Depois da tempestade, sempre vem… outra tempestade. Contrariando o ditado popular, os últimos anos têm sido, para muitas pessoas, uma trágica e desgastante sequência de crises que parecem se emendar umas às outras. Crises políticas, crises sanitárias, incluindo uma pandemia, crises econômicas, desemprego, inflação, dívidas, guerras… A simples menção desse cenário conturbado já é sufocante e nos faz querer direcionar a atenção para as tarefas rotineiras (sempre urgentes) ou então às distrações do mundo virtual (tão urgentes quanto, talvez?).
O que poderia ser uma estratégia para conseguir lidar com a pressão do dia a dia e concentrar esforços para resolver aquilo que está ao nosso alcance ou buscar um momento de espairecimento, no entanto, revela-se cada vez mais um castelo de cartas concebido com a finalidade de nos manter prisioneiros desse cenário de crise permanente. Emaranhados na realidade caótica insistentemente reproduzida pelas telas conectadas à internet, somos condicionados a obedecer padrões e seguir tendências vendidas como “liberdade” ou “individualidade” e, ao mesmo tempo, rejeitar reflexões mais profundas que poderiam levar à interrupção das crises continuamente fabricadas em diferentes escalas e níveis de interferência em nossas vidas.
O ataque da Rússia à Ucrânia, o “humor” do Mercado, a variante do coronavírus, o atentado terrorista, mais tantos casos de feminicídio, racismo e homofobia, os preços do pão, do leite e da hora trabalhada, o casamento daquela celebridade, o cancelamento de uma outra, a ansiedade por querer a vida daquele famoso, a depressão em não conseguir, o desgaste insano de continuar tentando. Isso sem falar das fake news e da zumbificação moral e intelectual de quem vive em realidades paralelas misturando forças armadas, bilionários excêntricos, clones presidenciais, nanotecnologia, alienígenas anticomunistas e algum tipo de seita religiosa fundada por ódio, mentiras e, claro, tantas crises quanto se possa imaginar.
É evidente que existem crises estruturais persistentes, resultantes das desigualdades socioeconômicas produzidas pelo materialismo histórico, intrinsecamente ligadas à escravidão, à miséria e à perseguição de grupos marginalizados. Quem passa fome vive em crise. Para quem vive sem abrigo, a sobrevivência é, em si, uma crise.

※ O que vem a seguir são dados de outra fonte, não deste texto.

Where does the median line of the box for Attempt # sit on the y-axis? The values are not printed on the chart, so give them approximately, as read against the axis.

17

Para quem vive forçado a se esconder ou negar seu corpo, sua essência, sua expressão, também.
Mas é de se estranhar que a generalização do estado de permacrise tenha se globalizado com tanta eficiência e sem muita resistência, catalisada pela hiper-exposição de pessoas à deriva no ciberespaço, prisioneiras quase voluntárias da busca incessante e insaciável por uma felicidade intangível que, ao invés de trazer satisfação e realização, estimula um sentimento de alarmismo, angústia e impotência diante dos vazios arquitetados por algoritmos que não foram feitos para resolver crise alguma, mas, sim, para prender nossa atenção, coletar informações e sequestrar nosso tempo diante de várias outras que continuam (re)produzindo.

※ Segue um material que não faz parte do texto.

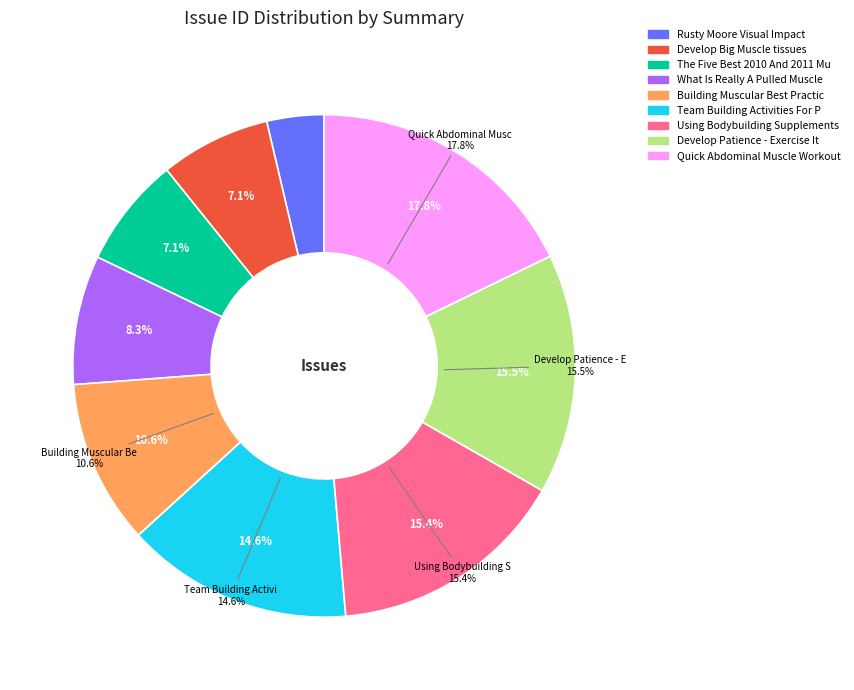

Rank the categories by value from highest to lowest.

Quick Abdominal Muscle Workouts, Develop Patience - Exercise It, Using Bodybuilding Supplements, Team Building Activities For Pupils, Building Muscular Best Practices, What Is Really A Pulled Muscle, The Five Best 2010 And 2011 Muscle Cars, Develop Big Muscle tissues, Rusty Moore Visual Impact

Ainda incapazes de moderar nossa permeabilidade racional, afetiva e emocional contra o bombardeio de informações e estímulos a que somos intensamente expostos, temos aceitado com certa ingenuidade, letargia e conivência a tragédia de viver entre crises, como se o sofrimento permanente trouxesse alguma resiliência heroica, sofisticação ou mais realismo às simulações dramáticas em que nossas vidas têm sido convertidas.

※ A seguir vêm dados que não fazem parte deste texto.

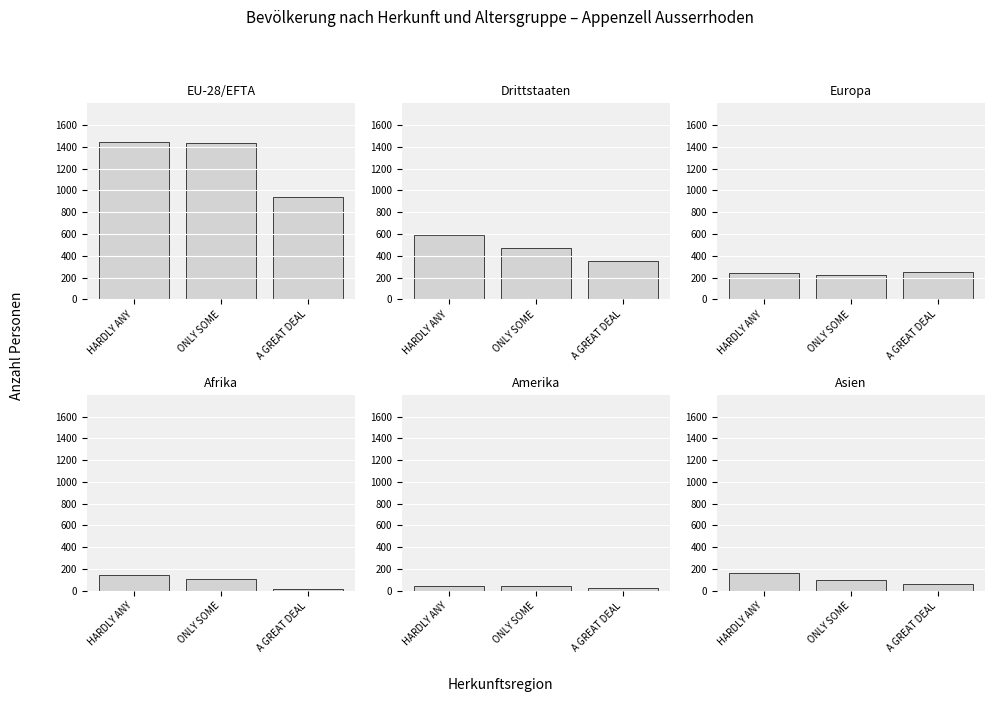

Rank the series at ONLY SOME from highest to lowest value.

EU-28/EFTA, Drittstaaten, Europa, Afrika, Asien, Amerika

O equívoco elementar de se enxergar mero expectador da própria vida ou, de maneira oposta, protagonista egocêntrico de uma realidade complexa e coletivamente construída é que, ao contrário de criar rupturas significativas e sustentáveis para superar circunstâncias produtoras de sofrimento, somos levados a reciclar estruturas conservadoras e predatórias fundadas na exploração das desigualdades e no uso das crises para legitimar autoritarismos, violências e injustiças, naturalizando a infelicidade como condição da existência humana.
Crise para uns, oportunidade para outros – dirá um dos mantras mais cruéis da normalidade neoliberal. É preciso saber quem está pagando com a vida e quem está realmente desfrutando da vida nesse aparente purgatório na Terra. Antes tarde do que nunca, as revoluções precisam suceder até mesmo as maiores e mais duradouras crises.
Luis Felipe Valle é professor universitário, geógrafo e mestre em linguagens, mídia e arte.